■ ACTION ITEM ■
Whenever a line carries the word "load", pull it out of the entries.

■ Dataset entries ■
● ● ● ●
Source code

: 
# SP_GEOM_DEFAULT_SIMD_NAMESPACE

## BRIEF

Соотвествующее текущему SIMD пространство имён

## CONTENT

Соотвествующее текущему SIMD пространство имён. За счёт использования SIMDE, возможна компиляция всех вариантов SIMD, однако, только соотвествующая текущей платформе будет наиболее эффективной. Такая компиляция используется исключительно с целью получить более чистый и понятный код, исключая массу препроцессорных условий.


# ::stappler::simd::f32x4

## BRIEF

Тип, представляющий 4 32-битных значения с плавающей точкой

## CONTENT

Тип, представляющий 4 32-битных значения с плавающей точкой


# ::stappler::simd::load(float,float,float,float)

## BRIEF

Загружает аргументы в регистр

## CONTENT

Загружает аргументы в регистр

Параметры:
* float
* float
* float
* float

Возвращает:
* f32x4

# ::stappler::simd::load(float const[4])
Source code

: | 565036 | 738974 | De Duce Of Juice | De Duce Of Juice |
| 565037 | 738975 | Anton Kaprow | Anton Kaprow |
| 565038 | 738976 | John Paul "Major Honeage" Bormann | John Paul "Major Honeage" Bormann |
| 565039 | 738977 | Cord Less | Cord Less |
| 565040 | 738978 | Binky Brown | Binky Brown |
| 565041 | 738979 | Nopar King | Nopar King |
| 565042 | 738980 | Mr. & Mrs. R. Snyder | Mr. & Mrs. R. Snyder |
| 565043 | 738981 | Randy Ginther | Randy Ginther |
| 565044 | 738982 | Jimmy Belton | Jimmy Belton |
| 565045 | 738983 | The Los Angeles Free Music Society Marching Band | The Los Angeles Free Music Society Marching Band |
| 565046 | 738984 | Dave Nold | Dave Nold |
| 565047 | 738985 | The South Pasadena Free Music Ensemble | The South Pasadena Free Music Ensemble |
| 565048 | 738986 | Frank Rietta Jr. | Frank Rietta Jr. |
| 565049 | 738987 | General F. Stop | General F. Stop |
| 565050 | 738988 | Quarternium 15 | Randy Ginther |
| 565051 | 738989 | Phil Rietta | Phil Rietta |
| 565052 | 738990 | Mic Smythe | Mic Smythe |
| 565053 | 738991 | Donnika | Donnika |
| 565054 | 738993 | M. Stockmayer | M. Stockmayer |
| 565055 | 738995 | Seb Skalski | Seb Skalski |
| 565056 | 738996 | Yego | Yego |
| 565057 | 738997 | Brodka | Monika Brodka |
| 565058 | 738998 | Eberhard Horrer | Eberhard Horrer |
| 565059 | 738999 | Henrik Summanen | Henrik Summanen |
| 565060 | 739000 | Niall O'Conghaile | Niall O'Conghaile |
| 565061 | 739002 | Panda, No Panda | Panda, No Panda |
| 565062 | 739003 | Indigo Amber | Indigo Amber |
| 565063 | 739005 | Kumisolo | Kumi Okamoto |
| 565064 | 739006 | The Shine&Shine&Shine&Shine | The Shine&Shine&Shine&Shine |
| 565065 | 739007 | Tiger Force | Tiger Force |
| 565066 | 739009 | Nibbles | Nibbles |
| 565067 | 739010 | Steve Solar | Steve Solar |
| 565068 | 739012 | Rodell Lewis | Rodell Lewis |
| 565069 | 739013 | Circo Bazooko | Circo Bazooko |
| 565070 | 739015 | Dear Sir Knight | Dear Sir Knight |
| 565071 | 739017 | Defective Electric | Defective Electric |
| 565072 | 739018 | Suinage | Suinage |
● ● ● ●
■ EXERCISE OUTPUT ■
# ::stappler::simd::load(float,float,float,float)
# ::stappler::simd::load(float const[4])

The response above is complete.